= Beginning of Section =

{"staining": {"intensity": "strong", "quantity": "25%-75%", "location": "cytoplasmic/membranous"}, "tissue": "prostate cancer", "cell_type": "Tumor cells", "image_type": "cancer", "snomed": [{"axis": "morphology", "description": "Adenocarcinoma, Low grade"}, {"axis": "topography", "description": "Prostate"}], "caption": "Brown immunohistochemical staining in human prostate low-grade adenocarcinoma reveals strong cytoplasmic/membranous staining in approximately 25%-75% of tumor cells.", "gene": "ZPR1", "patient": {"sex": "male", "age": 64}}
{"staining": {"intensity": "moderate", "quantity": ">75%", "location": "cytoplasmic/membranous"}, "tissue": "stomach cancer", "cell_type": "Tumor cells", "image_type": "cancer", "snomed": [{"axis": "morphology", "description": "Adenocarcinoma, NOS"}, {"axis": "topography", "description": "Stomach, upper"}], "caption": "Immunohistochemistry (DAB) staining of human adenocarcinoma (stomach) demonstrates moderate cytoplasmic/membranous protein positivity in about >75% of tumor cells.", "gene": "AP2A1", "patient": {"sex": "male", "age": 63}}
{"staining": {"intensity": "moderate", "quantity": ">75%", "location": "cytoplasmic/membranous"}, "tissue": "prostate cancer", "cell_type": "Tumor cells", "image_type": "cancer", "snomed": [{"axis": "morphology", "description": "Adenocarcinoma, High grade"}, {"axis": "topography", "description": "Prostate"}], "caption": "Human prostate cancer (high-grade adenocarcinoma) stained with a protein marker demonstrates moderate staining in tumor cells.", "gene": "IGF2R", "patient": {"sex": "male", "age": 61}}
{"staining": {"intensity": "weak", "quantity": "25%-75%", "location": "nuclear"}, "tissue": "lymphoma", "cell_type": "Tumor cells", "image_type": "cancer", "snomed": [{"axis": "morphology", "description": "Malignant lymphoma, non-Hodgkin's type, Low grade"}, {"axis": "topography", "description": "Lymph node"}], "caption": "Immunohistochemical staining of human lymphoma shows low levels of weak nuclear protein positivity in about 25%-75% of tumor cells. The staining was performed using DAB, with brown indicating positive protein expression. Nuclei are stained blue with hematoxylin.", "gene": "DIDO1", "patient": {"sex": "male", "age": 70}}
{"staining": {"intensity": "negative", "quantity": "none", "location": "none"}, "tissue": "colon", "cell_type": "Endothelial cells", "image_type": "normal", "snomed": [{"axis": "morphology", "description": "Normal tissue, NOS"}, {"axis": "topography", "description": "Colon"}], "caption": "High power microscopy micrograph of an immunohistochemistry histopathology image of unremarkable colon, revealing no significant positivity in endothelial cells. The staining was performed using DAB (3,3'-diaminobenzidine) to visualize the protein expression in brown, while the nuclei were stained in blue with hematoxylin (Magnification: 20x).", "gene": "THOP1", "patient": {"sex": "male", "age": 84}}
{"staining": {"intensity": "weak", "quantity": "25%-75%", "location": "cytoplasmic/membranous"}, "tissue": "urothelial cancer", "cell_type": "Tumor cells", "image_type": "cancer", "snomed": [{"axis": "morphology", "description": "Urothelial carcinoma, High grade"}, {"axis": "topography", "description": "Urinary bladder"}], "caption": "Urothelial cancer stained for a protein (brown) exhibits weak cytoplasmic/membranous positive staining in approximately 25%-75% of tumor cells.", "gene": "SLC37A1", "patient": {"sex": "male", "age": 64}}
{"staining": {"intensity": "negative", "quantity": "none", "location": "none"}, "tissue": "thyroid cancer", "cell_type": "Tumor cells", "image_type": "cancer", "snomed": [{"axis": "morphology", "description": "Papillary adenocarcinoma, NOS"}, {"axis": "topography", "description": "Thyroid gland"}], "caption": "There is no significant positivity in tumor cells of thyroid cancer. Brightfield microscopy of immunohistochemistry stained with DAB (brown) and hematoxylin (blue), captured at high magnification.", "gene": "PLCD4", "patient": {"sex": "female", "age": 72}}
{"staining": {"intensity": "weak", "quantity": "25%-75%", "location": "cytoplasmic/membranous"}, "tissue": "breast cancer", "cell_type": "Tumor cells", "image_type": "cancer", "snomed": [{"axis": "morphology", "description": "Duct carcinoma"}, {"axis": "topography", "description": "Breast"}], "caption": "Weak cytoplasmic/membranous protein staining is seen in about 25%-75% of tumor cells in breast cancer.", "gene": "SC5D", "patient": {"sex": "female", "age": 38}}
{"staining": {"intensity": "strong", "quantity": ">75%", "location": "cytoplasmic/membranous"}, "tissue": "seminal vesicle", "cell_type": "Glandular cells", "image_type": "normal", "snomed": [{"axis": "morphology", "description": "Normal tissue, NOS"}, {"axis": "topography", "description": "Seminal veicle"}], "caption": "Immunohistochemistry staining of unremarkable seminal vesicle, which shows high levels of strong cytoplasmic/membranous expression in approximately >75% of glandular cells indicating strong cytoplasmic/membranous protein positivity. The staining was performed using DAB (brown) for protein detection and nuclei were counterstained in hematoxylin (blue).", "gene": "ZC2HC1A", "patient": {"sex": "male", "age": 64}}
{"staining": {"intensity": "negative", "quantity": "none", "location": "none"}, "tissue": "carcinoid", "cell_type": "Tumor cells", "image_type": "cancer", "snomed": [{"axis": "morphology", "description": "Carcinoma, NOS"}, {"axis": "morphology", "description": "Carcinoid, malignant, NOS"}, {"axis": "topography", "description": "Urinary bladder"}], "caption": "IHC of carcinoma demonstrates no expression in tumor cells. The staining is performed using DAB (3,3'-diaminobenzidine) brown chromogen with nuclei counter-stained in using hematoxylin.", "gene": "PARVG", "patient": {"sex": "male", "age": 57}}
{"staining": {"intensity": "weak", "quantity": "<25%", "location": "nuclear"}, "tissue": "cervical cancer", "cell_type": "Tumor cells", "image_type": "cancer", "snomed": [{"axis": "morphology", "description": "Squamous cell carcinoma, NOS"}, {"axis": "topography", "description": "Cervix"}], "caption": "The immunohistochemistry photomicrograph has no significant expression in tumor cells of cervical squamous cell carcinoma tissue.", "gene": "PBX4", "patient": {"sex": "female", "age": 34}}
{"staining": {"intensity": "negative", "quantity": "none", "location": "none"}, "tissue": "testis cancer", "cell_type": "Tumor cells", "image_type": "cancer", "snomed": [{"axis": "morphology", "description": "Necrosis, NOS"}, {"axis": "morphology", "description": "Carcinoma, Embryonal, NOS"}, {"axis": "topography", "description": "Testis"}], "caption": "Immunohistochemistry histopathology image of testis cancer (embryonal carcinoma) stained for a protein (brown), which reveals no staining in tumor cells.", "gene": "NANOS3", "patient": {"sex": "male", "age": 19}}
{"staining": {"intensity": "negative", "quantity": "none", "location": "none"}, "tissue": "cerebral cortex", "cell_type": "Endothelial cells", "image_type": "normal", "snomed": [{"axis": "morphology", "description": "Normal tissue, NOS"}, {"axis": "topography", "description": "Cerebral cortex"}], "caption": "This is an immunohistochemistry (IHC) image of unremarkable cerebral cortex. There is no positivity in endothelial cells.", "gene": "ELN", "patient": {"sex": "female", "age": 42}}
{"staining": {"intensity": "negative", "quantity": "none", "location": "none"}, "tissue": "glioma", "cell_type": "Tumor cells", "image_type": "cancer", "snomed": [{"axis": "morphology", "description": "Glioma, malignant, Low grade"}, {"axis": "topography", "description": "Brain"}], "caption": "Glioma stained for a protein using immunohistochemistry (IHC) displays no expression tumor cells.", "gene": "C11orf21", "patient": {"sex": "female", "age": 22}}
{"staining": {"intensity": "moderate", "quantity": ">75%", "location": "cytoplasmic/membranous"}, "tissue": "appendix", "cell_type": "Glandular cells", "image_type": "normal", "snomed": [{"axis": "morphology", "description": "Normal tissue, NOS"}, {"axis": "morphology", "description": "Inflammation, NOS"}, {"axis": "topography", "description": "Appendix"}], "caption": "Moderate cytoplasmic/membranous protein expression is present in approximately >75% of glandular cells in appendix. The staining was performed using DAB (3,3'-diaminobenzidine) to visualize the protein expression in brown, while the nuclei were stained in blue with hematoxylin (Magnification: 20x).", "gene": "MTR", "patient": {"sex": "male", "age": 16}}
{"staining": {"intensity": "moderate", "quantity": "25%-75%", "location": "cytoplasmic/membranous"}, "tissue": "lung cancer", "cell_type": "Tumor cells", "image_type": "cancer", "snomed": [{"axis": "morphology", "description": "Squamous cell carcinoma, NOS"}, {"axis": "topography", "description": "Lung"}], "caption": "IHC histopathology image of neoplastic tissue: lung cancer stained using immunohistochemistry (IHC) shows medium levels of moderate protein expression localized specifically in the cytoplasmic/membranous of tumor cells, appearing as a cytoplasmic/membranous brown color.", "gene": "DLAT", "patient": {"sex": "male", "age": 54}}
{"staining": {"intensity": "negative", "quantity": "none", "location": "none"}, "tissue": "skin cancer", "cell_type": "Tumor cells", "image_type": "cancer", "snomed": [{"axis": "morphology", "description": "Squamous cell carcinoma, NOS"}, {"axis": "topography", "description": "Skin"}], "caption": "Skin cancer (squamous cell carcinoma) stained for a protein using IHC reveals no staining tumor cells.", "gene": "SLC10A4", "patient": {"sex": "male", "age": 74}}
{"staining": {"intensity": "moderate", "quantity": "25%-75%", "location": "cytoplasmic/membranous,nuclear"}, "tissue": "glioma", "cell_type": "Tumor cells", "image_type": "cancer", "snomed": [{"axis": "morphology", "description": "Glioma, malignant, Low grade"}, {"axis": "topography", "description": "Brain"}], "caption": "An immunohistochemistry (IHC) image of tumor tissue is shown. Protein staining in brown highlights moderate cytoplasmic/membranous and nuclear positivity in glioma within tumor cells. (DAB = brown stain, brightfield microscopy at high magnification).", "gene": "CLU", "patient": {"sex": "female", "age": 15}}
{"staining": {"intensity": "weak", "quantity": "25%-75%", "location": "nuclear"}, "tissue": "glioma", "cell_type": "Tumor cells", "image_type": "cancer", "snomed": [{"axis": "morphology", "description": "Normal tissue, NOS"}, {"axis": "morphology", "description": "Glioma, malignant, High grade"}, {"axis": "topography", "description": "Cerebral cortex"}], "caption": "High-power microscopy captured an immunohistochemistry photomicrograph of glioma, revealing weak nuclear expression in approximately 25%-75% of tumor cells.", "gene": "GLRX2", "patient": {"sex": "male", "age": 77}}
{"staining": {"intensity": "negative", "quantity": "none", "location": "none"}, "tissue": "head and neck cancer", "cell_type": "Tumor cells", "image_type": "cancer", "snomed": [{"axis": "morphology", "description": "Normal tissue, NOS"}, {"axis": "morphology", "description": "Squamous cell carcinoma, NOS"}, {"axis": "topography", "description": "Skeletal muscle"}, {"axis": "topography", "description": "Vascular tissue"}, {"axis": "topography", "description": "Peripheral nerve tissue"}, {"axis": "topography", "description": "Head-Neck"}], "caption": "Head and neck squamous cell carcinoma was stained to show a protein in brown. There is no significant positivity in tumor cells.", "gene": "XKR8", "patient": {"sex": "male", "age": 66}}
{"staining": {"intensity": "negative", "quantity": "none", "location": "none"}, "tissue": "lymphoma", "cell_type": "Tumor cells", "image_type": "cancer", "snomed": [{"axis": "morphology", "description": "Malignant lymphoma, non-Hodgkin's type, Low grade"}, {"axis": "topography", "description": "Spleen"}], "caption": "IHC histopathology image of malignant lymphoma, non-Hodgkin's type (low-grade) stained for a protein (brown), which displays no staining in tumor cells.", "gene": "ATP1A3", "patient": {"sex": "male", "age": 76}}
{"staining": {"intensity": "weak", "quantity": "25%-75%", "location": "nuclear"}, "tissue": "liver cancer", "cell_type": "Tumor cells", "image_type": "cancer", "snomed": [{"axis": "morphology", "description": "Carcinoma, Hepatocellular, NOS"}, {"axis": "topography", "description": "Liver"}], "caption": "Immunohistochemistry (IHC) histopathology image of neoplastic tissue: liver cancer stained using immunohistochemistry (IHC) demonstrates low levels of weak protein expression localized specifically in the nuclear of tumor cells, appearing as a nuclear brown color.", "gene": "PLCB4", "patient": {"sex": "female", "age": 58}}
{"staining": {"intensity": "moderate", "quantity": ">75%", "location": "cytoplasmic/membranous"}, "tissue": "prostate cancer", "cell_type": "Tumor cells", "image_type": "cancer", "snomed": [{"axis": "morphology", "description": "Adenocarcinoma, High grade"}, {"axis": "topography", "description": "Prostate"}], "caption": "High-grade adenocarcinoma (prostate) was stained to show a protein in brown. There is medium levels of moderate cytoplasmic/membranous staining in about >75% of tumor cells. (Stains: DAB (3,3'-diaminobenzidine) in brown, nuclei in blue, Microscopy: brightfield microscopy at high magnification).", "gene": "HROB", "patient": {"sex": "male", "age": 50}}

= End of Section =

Exact reproduction of the lines from the top of the material through the line where "prostate cancer (high-grade" appears is required, both boundary lines included, with no other output.

Answer to this task -
{"staining": {"intensity": "strong", "quantity": "25%-75%", "location": "cytoplasmic/membranous"}, "tissue": "prostate cancer", "cell_type": "Tumor cells", "image_type": "cancer", "snomed": [{"axis": "morphology", "description": "Adenocarcinoma, Low grade"}, {"axis": "topography", "description": "Prostate"}], "caption": "Brown immunohistochemical staining in human prostate low-grade adenocarcinoma reveals strong cytoplasmic/membranous staining in approximately 25%-75% of tumor cells.", "gene": "ZPR1", "patient": {"sex": "male", "age": 64}}
{"staining": {"intensity": "moderate", "quantity": ">75%", "location": "cytoplasmic/membranous"}, "tissue": "stomach cancer", "cell_type": "Tumor cells", "image_type": "cancer", "snomed": [{"axis": "morphology", "description": "Adenocarcinoma, NOS"}, {"axis": "topography", "description": "Stomach, upper"}], "caption": "Immunohistochemistry (DAB) staining of human adenocarcinoma (stomach) demonstrates moderate cytoplasmic/membranous protein positivity in about >75% of tumor cells.", "gene": "AP2A1", "patient": {"sex": "male", "age": 63}}
{"staining": {"intensity": "moderate", "quantity": ">75%", "location": "cytoplasmic/membranous"}, "tissue": "prostate cancer", "cell_type": "Tumor cells", "image_type": "cancer", "snomed": [{"axis": "morphology", "description": "Adenocarcinoma, High grade"}, {"axis": "topography", "description": "Prostate"}], "caption": "Human prostate cancer (high-grade adenocarcinoma) stained with a protein marker demonstrates moderate staining in tumor cells.", "gene": "IGF2R", "patient": {"sex": "male", "age": 61}}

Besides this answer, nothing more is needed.